AVAILABLE DATA below:

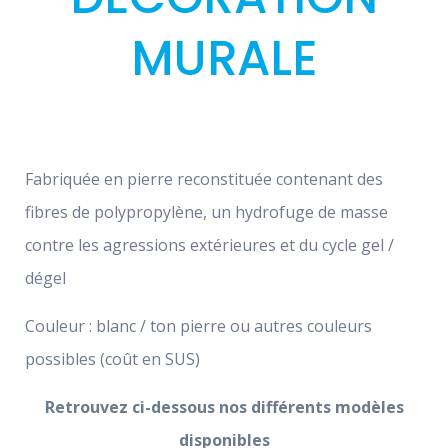
MURALE
Fabriquée en pierre reconstituée contenant des
fibres de polypropylène, un hydrofuge de masse
contre les agressions extérieures et du cycle gel /
dégel
Couleur : blanc / ton pierre ou autres couleurs
possibles (coût en SUS)
Retrouvez ci-dessous nos différents modèles
disponibles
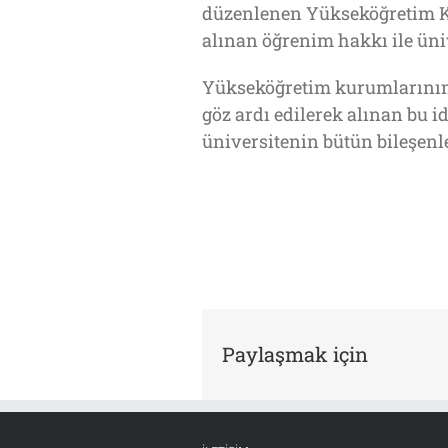
düzenlenen Yükseköğretim Ku
alınan öğrenim hakkı ile üni
Yükseköğretim kurumlarının 
göz ardı edilerek alınan bu 
üniversitenin bütün bileşen
Paylaşmak için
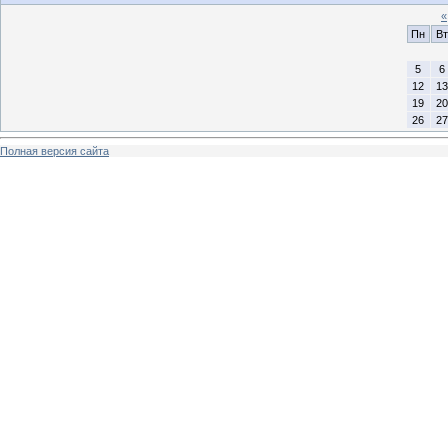
«
Пн
Вт
5
6
12
13
19
20
26
27
Полная версия сайта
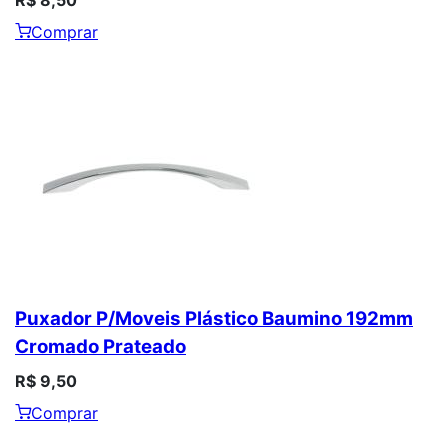
Comprar
Puxador P/Moveis Plástico Baumino 192mm
Cromado Prateado
R$ 9,50
Comprar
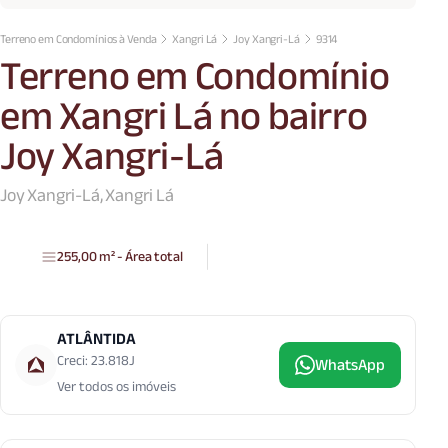
Terreno em Condomínios à Venda
Xangri Lá
Joy Xangri-Lá
9314
Terreno em Condomínio
em Xangri Lá no bairro
Joy Xangri-Lá
Joy Xangri-Lá, Xangri Lá
255,00 m² - Área total
ATLÂNTIDA
Creci: 23.818J
WhatsApp
Ver todos os imóveis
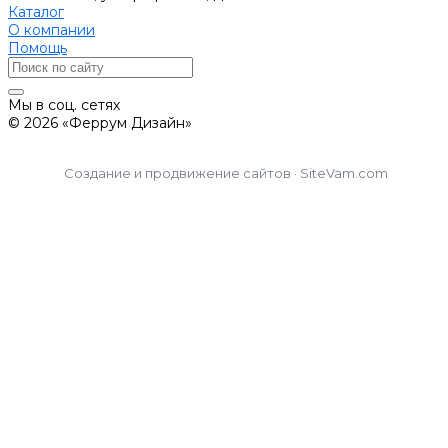
Каталог
О компании
Помощь
Мы в соц. сетях
© 2026 «Феррум Дизайн»
Создание и продвижение сайтов · SiteVam.com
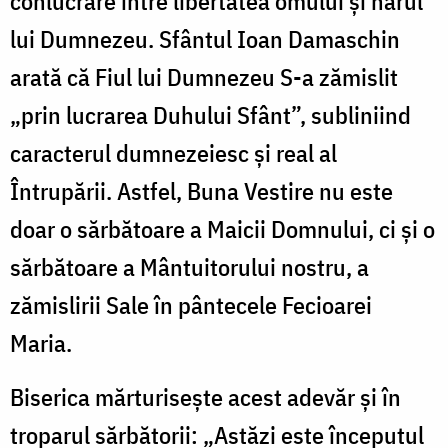
conlucrare între libertatea omului și harul
lui Dumnezeu. Sfântul Ioan Damaschin
arată că Fiul lui Dumnezeu S-a zămislit
„prin lucrarea Duhului Sfânt”, subliniind
caracterul dumnezeiesc și real al
Întrupării. Astfel, Buna Vestire nu este
doar o sărbătoare a Maicii Domnului, ci și o
sărbătoare a Mântuitorului nostru, a
zămislirii Sale în pântecele Fecioarei
Maria.
Biserica mărturisește acest adevăr și în
troparul sărbătorii: „Astăzi este începutul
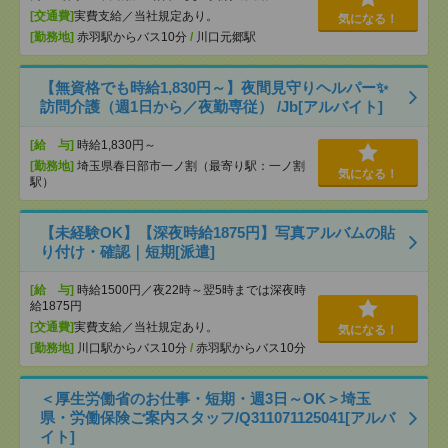
[交通費]
実費支給／当社規定あり。
気になる！
[勤務地]
赤羽駅からバス10分
/
川口元郷駅
【無資格でも時給1,830円～】夜間見守りヘルパー✨
訪問介護（週1日から／夜勤専従） /Jb[アルバイト]
[給 与]
時給1,830円～
[勤務地]
埼玉県春日部市一ノ割（最寄り駅：一ノ割
気になる！
駅）
【未経験OK】【深夜時給1875円】写真アルバムの貼
り付け・確認｜短期[派遣]
[給 与]
時給1500円／夜22時～翌5時までは深夜時
給1875円
[交通費]
実費支給／当社規定あり。
気になる！
[勤務地]
川口駅からバス10分
/
赤羽駅からバス10分
＜厚生労働省のお仕事・短期・週3日～OK＞埼玉
県・労働保険ご案内スタッフ/Q311071125041[アルバ
イト]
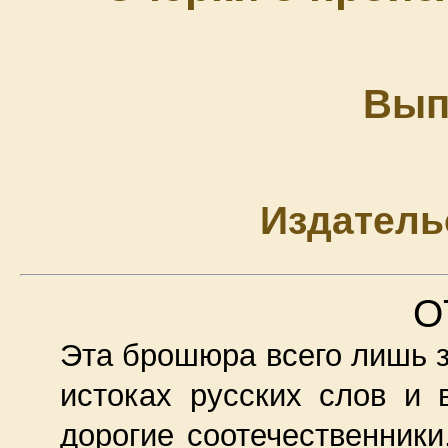
Вып
Издатель
О
Эта брошюра всего лишь з
истоках русских слов и 
дорогие соотечественники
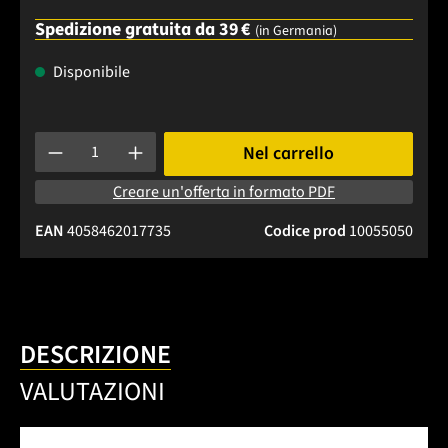
Spedizione gratuita da 39 €
(in Germania)
Disponibile
Quantità del prodotto: inserisci la quantità desiderata o usa 
Nel carrello
Creare un'offerta in formato PDF
EAN
4058462017735
Codice prod
10055050
DESCRIZIONE
VALUTAZIONI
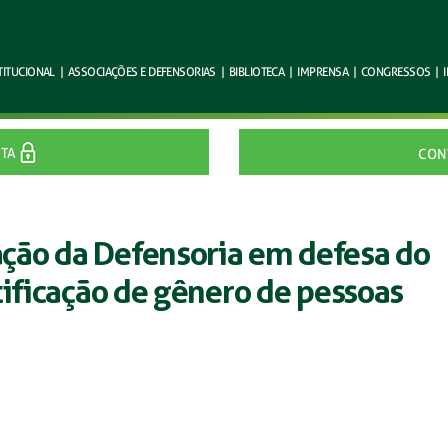
TITUCIONAL
|
ASSOCIAÇÕES E
DEFENSORIAS
|
BIBLIOTECA
|
IMPRENSA
|
CONGRESSOS
|
ITA
CON
ção da Defensoria em defesa do
tificação de gênero de pessoas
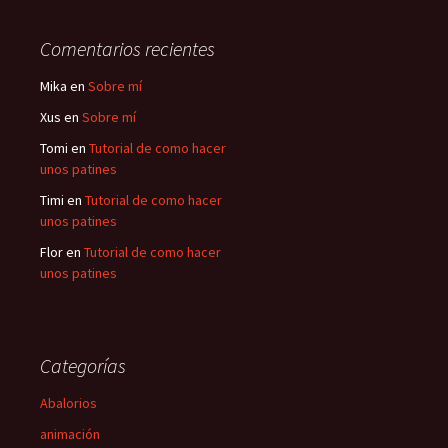
Comentarios recientes
Mika
en
Sobre mí
Xus
en
Sobre mí
Tomi
en
Tutorial de como hacer
unos patines
Timi
en
Tutorial de como hacer
unos patines
Flor
en
Tutorial de como hacer
unos patines
Categorías
Abalorios
animación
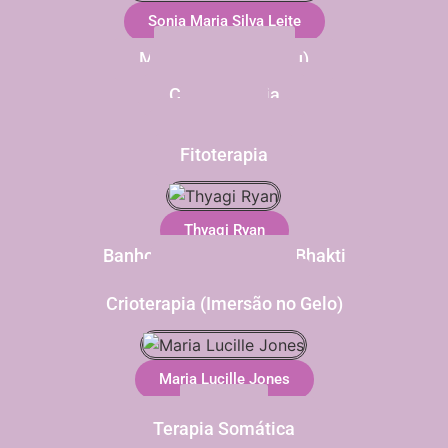
Sonia Maria Silva Leite
Acupuntura
Massagens (Shiatsu)
Moxabustão
Ventosaterapia
Cromoterapia
Reiki
Dietologia
Compressas
Florais
Fitoterapia
Thyagi Ryan
Banho de som -Moksha Bhakti
RespiraSom
Academia Viva
Hipnoterapia clínica
Crioterapia (Imersão no Gelo)
Maria Lucille Jones
Reiki
Cura Bio-Sonora
Terapia Somática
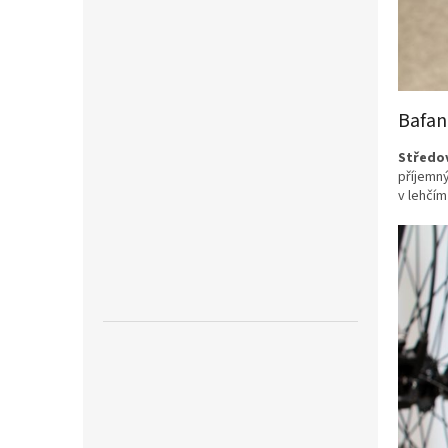
Bafan
Středo
příjemný
v lehčím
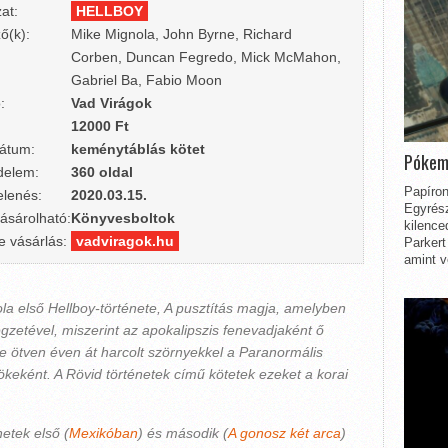
at:
HELLBOY
ő(k):
Mike Mignola, John Byrne, Richard
Corben, Duncan Fegredo, Mick McMahon,
Gabriel Ba, Fabio Moon
:
Vad Virágok
12000 Ft
átum:
keménytáblás kötet
Pókem
delem:
360 oldal
Papíron
lenés:
2020.03.15.
Egyrész
ásárolható:
Könyvesboltok
kilence
e vásárlás:
vadviragok.hu
Parkert
amint v
a első Hellboy-története, A pusztítás magja, amelyben
gzetével, miszerint az apokalipszis fenevadjaként ő
te ötven éven át harcolt szörnyekkel a Paranormális
ökeként. A Rövid történetek című kötetek ezeket a korai
netek első (
Mexikóban
) és második (
A gonosz két arca
)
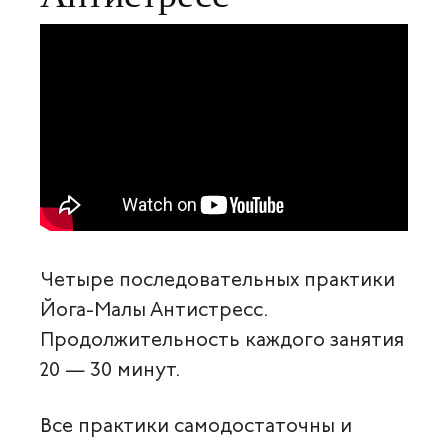
Четыре последовательных практики
Йога-Малы Антистресс.
Продолжительность каждого занятия
20 — 30 минут.
Все практики самодостаточны и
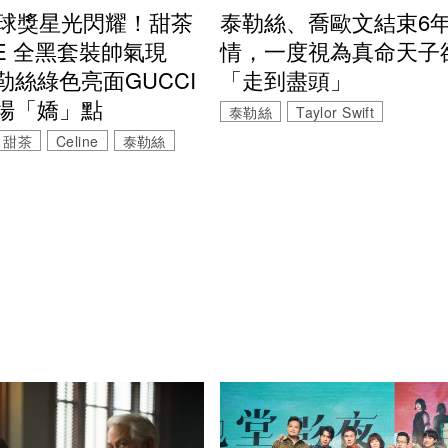
泰勒絲、喬歐文結束6
金球獎星光閃耀！甜茶
情，一度視為真命天子
NE 全黑套裝帥氣現
「走到盡頭」
勒絲綠色亮面GUCCI
場「嬌」點
泰勒絲
Taylor Swift
甜茶
Celine
泰勒絲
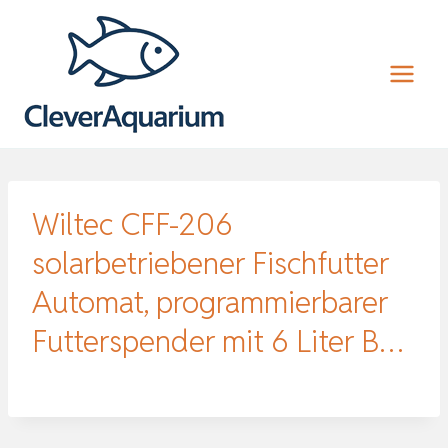
Zum
Inhalt
springen
Wiltec CFF-206
solarbetriebener Fischfutter
Automat, programmierbarer
Futterspender mit 6 Liter B…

End of AVAILABLE DATA.

Copy everything in the material from the line containing "conlucrare între libertatea omului și harul" down to the line containing "дорогие соотечественники", including both of those lines. Leave out the picture markers.

conlucrare între libertatea omului și harul
lui Dumnezeu. Sfântul Ioan Damaschin
arată că Fiul lui Dumnezeu S-a zămislit
„prin lucrarea Duhului Sfânt”, subliniind
caracterul dumnezeiesc și real al
Întrupării. Astfel, Buna Vestire nu este
doar o sărbătoare a Maicii Domnului, ci și o
sărbătoare a Mântuitorului nostru, a
zămislirii Sale în pântecele Fecioarei
Maria.
Biserica mărturisește acest adevăr și în
troparul sărbătorii: „Astăzi este începutul
[交通費]
実費支給／当社規定あり。
気になる！
[勤務地]
赤羽駅からバス10分
/
川口元郷駅
【無資格でも時給1,830円～】夜間見守りヘルパー✨
訪問介護（週1日から／夜勤専従） /Jb[アルバイト]
[給 与]
時給1,830円～
[勤務地]
埼玉県春日部市一ノ割（最寄り駅：一ノ割
気になる！
駅）
【未経験OK】【深夜時給1875円】写真アルバムの貼
り付け・確認｜短期[派遣]
[給 与]
時給1500円／夜22時～翌5時までは深夜時
給1875円
[交通費]
実費支給／当社規定あり。
気になる！
[勤務地]
川口駅からバス10分
/
赤羽駅からバス10分
＜厚生労働省のお仕事・短期・週3日～OK＞埼玉
県・労働保険ご案内スタッフ/Q311071125041[アルバ
イト]
Вып
Издатель
О
Эта брошюра всего лишь з
истоках русских слов и 
дорогие соотечественники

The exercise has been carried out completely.